• _Work required_
The answer must consist solely of the lines below starting at the one containing "right eye: (512, 421)" and ending at the one containing "left back paw: (174, 218)", repeated exactly, with both ends included and all pictures omitted.

• _Supplied material_
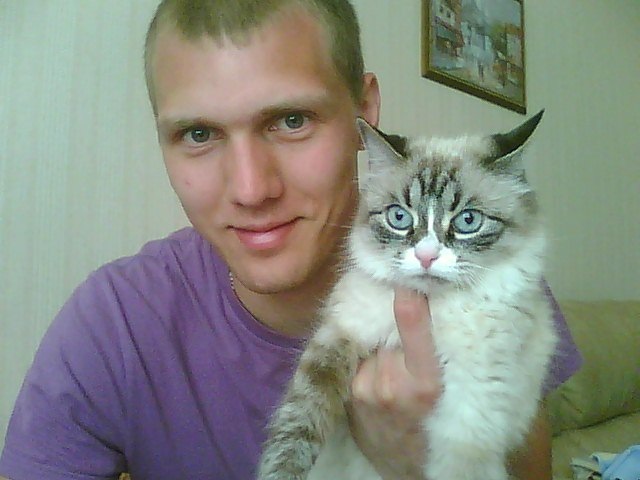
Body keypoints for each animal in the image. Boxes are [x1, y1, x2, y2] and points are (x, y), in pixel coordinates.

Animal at [258, 111, 557, 480]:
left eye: (468, 221)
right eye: (399, 217)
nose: (426, 257)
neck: (430, 307)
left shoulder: (476, 395)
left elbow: (460, 464)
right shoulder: (340, 335)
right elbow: (298, 422)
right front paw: (281, 471)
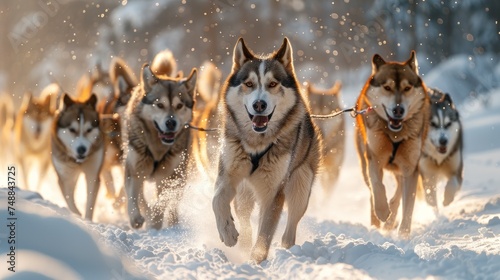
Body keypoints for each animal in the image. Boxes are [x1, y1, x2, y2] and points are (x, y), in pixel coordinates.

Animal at [121, 60, 197, 230]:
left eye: (179, 106)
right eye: (160, 105)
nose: (171, 123)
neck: (157, 148)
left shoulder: (170, 176)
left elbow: (162, 202)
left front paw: (155, 220)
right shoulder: (135, 168)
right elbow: (133, 196)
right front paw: (136, 218)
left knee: (173, 204)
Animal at [210, 37, 320, 262]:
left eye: (272, 84)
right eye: (249, 84)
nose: (259, 104)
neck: (256, 144)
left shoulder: (274, 191)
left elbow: (266, 230)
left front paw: (257, 258)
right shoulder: (227, 175)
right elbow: (217, 200)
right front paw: (228, 233)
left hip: (300, 185)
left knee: (291, 225)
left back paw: (288, 249)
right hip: (244, 193)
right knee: (243, 216)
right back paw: (243, 241)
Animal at [356, 51, 430, 237]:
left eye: (407, 88)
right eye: (387, 88)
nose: (398, 110)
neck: (395, 136)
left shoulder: (411, 167)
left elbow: (408, 205)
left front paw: (403, 234)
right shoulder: (374, 159)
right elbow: (377, 186)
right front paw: (382, 211)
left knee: (399, 190)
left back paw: (390, 222)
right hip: (364, 165)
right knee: (372, 192)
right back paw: (377, 222)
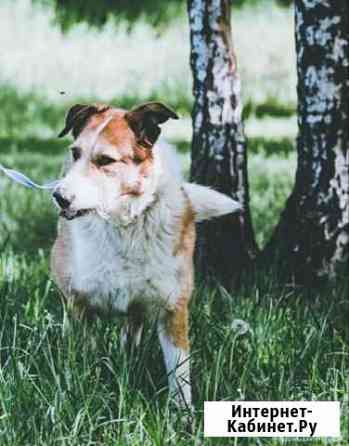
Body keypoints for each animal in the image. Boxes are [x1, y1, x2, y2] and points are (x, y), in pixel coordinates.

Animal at [50, 103, 241, 410]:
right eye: (75, 153)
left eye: (105, 160)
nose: (59, 197)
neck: (124, 225)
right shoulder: (79, 303)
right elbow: (81, 359)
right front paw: (79, 392)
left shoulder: (174, 308)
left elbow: (180, 373)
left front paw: (183, 415)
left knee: (132, 332)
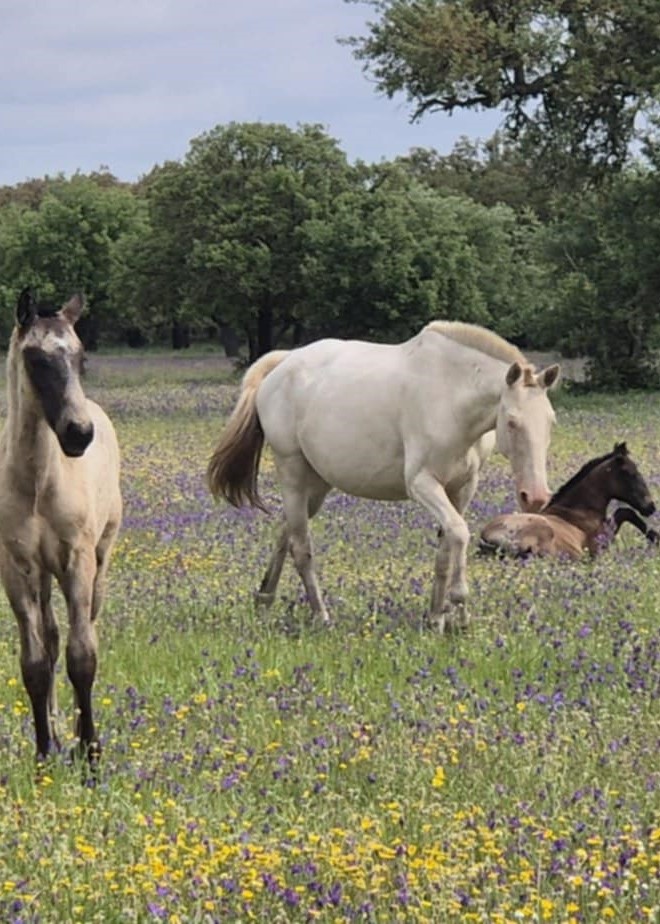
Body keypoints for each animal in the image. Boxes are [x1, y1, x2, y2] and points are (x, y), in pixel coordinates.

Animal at [0, 289, 122, 765]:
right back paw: (54, 730)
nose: (78, 433)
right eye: (35, 359)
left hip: (100, 561)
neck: (39, 483)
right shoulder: (17, 568)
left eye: (81, 356)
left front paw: (90, 753)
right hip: (43, 575)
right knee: (50, 640)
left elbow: (82, 656)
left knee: (87, 626)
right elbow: (36, 663)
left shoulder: (77, 560)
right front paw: (42, 753)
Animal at [208, 321, 559, 631]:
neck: (450, 395)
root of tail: (283, 364)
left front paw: (438, 618)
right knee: (301, 548)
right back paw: (321, 616)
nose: (535, 497)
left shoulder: (461, 488)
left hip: (316, 486)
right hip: (293, 474)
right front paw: (458, 611)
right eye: (512, 421)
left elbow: (446, 549)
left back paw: (264, 598)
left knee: (286, 534)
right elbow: (460, 534)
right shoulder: (422, 484)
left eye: (551, 420)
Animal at [479, 442, 657, 559]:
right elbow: (625, 512)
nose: (651, 507)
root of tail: (486, 537)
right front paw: (656, 536)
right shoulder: (600, 543)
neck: (578, 510)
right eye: (631, 474)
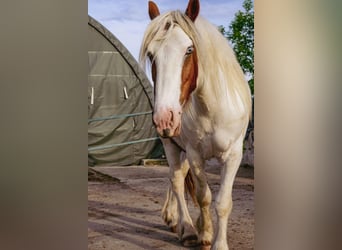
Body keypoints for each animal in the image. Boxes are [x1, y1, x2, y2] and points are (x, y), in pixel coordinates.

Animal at [139, 0, 251, 249]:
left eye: (189, 50)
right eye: (151, 55)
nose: (165, 117)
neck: (213, 109)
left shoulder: (234, 155)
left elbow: (223, 202)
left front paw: (219, 242)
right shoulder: (195, 154)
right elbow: (203, 196)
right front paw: (205, 233)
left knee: (178, 177)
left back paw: (174, 218)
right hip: (171, 145)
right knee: (177, 180)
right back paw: (187, 228)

• _Result of this exercise_
right eye: (512, 421)
left elbow: (446, 549)
left back paw: (264, 598)
left knee: (286, 534)
right elbow: (460, 534)
right shoulder: (422, 484)
left eye: (551, 420)
Animal at [479, 442, 657, 559]:
right elbow: (625, 512)
nose: (651, 507)
root of tail: (486, 537)
right front paw: (656, 536)
right shoulder: (600, 543)
neck: (578, 510)
right eye: (631, 474)
Body keypoints for each animal in the image. Boxes are [x1, y1, x2, y2] and points are (x, y), in pixel coordinates.

Animal at [139, 0, 251, 249]:
left eye: (189, 50)
right eye: (151, 55)
nose: (165, 117)
neck: (213, 109)
left shoulder: (234, 155)
left elbow: (223, 202)
left front paw: (219, 242)
right shoulder: (195, 154)
right elbow: (203, 196)
right front paw: (205, 233)
left knee: (178, 177)
left back paw: (174, 218)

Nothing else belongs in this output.